Sangat menarik membahas tipuan materialisme ini. Benar, uang memang menjadi bagian penting dalam hidup kita, tapi apakah kebahagiaan sejati datang dari kepemilikan materi? Seringkali kita terjebak dalam pola pikir bahwa kebahagiaan bisa dibeli dengan barang-barang mewah atau status sosial yang tinggi. Tapi, menurut saya, kebahagiaan sejati justru datang dari hubungan yang baik dengan Tuhan, keluarga, dan lingkungan sekitar. Apakah kita benar-benar bahagia ketika memiliki banyak uang tapi kehilangan makna hidup? Bagaimana menurut Anda tentang keseimbangan antara kebutuhan materi dan spiritual? Bukankah seharusnya kita belajar mengelola uang sebagai alat, bukan tujuan?
Materialisme memang seringkali menjadi jebakan yang sulit dihindari dalam kehidupan sehari-hari. Uang memang penting, tapi apakah benar kebahagiaan hanya bisa didapat dari kepemilikan materi? Saya setuju bahwa uang bisa menguasai hidup kita jika kita tidak bijak mengelolanya. Namun, apakah kita sudah benar-benar memahami batasan antara kebutuhan dan keinginan? Menarik sekali bahwa teks ini mengingatkan kita untuk tidak mengorbankan hubungan dengan Tuhan dan orang terdekat demi mengejar kekayaan. Apakah ada cara lain untuk mencapai kebahagiaan tanpa harus terjebak dalam materialisme? Bagaimana pendapatmu tentang keseimbangan antara kebutuhan materi dan spiritual dalam hidup?
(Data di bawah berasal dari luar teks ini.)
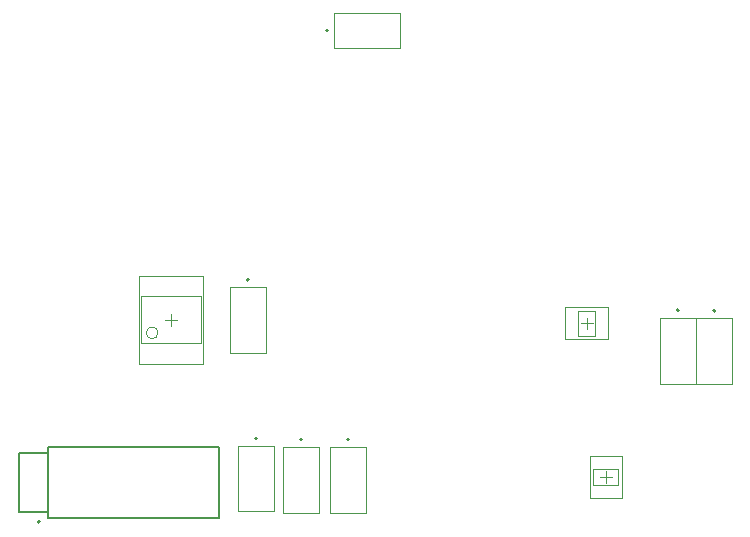
<source format=gbo>
G04*
G04 #@! TF.GenerationSoftware,Altium Limited,Altium Designer,19.1.8 (144)*
G04*
G04 Layer_Color=32896*
%FSLAX42Y42*%
%MOMM*%
G71*
G01*
G75*
%ADD12C,0.20*%
%ADD13C,0.13*%
%ADD15C,0.10*%
%ADD16C,0.05*%
D12*
X350Y240D02*
G03*
X350Y240I-10J0D01*
G01*
D02*
G03*
X350Y240I-10J0D01*
G01*
X2790Y4400D02*
G03*
X2790Y4400I-10J0D01*
G01*
D02*
G03*
X2790Y4400I-10J0D01*
G01*
X2120Y2290D02*
G03*
X2120Y2290I-10J0D01*
G01*
D02*
G03*
X2120Y2290I-10J0D01*
G01*
X6070Y2027D02*
G03*
X6070Y2027I-10J0D01*
G01*
D02*
G03*
X6070Y2027I-10J0D01*
G01*
X2970Y937D02*
G03*
X2970Y937I-10J0D01*
G01*
D02*
G03*
X2970Y937I-10J0D01*
G01*
X2570D02*
G03*
X2570Y937I-10J0D01*
G01*
D02*
G03*
X2570Y937I-10J0D01*
G01*
X2190Y947D02*
G03*
X2190Y947I-10J0D01*
G01*
D02*
G03*
X2190Y947I-10J0D01*
G01*
X5760Y2030D02*
G03*
X5760Y2030I-10J0D01*
G01*
D02*
G03*
X5760Y2030I-10J0D01*
G01*
D13*
X170Y320D02*
X420D01*
X170D02*
Y820D01*
X420D01*
Y270D02*
X1870D01*
Y870D01*
X420D02*
X1870D01*
X420Y270D02*
Y870D01*
X170Y320D02*
X420D01*
X170D02*
Y820D01*
X420D01*
Y270D02*
X1870D01*
Y870D01*
X420D02*
X1870D01*
X420Y270D02*
Y870D01*
D15*
X1350Y1840D02*
G03*
X1350Y1840I-50J0D01*
G01*
X1710Y1750D02*
Y2150D01*
X1210Y1750D02*
Y2150D01*
X1710D01*
X1210Y1750D02*
X1710D01*
X4910Y2028D02*
X5050D01*
X4910Y1813D02*
X5050D01*
X4910D02*
Y2028D01*
X5050Y1813D02*
Y2028D01*
X5032Y550D02*
X5247D01*
X5032Y690D02*
X5247D01*
X5032Y550D02*
Y690D01*
X5247Y550D02*
Y690D01*
X1410Y1950D02*
X1510D01*
X1460Y1900D02*
Y2000D01*
X4980Y1870D02*
Y1970D01*
X4930Y1920D02*
X5030D01*
X5140Y570D02*
Y670D01*
X5090Y620D02*
X5190D01*
D16*
X2841Y4248D02*
Y4552D01*
Y4248D02*
X3399D01*
Y4552D01*
X2841D02*
X3399D01*
X1735Y1580D02*
Y2320D01*
X1185Y1580D02*
Y2320D01*
X1735D01*
X1185Y1580D02*
X1735D01*
X1958Y2229D02*
X2262D01*
X1958Y1671D02*
Y2229D01*
Y1671D02*
X2262D01*
Y2229D01*
X4800Y2055D02*
X5160D01*
X4800Y1785D02*
X5160D01*
X4800D02*
Y2055D01*
X5160Y1785D02*
Y2055D01*
X5908Y1966D02*
X6212D01*
X5908Y1408D02*
Y1966D01*
Y1408D02*
X6212D01*
Y1966D01*
X3112Y318D02*
Y876D01*
X2808Y318D02*
X3112D01*
X2808D02*
Y876D01*
X3112D01*
X2712Y318D02*
Y876D01*
X2408Y318D02*
X2712D01*
X2408D02*
Y876D01*
X2712D01*
X2332Y328D02*
Y886D01*
X2028Y328D02*
X2332D01*
X2028D02*
Y886D01*
X2332D01*
X5598Y1969D02*
X5902D01*
X5598Y1411D02*
Y1969D01*
Y1411D02*
X5902D01*
Y1969D01*
X5005Y440D02*
X5275D01*
X5005Y800D02*
X5275D01*
X5005Y440D02*
Y800D01*
X5275Y440D02*
Y800D01*
M02*

</source>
Materialisme memang seringkali menjadi perangkap dalam hidup kita. Uang memang penting, tapi apakah benar bisa membeli kebahagiaan? Saya setuju bahwa hidup tidak bisa diukur dari seberapa banyak harta yang kita miliki. Tapi, bagaimana caranya agar kita tidak terjebak dalam tipuan materialisme ini? Apakah ada cara praktis untuk mengatur keuangan tanpa harus mengorbankan hubungan dengan Tuhan dan keluarga? Menurut saya, keseimbangan adalah kunci, tapi bagaimana mencapainya? Bagaimana pendapatmu tentang hal ini? Apa pengalamanmu dalam mengelola keuangan tanpa terjebak materialisme?
Materialisme memang seringkali menipu kita dengan janji-janjinya yang menggiurkan. Tapi, apakah kebahagiaan sejati bisa dibeli dengan uang? Menurut saya, hidup yang bermakna tidak diukur dari materi, tapi dari hubungan kita dengan Tuhan dan sesama. Uang memang penting, tapi jangan sampai ia menjadi berhala dalam hidup kita. Apakah kita sudah benar-benar memikirkan prioritas kita dalam hidup ini? Bagaimana cara kita bisa menyeimbangkan kebutuhan finansial dengan nilai-nilai spiritual? Apakah kita siap melepaskan segala ikatan materi demi kebahagiaan yang sejati? Saya rasa, ini adalah pertanyaan yang perlu kita renungkan bersama.
Kami telah menggabungkan libersave ke dalam sistem voucher regional kami. Sangat menyenangkan melihat bagaimana berbagai penyedia dapat dikumpulkan dalam satu platform dengan mudah.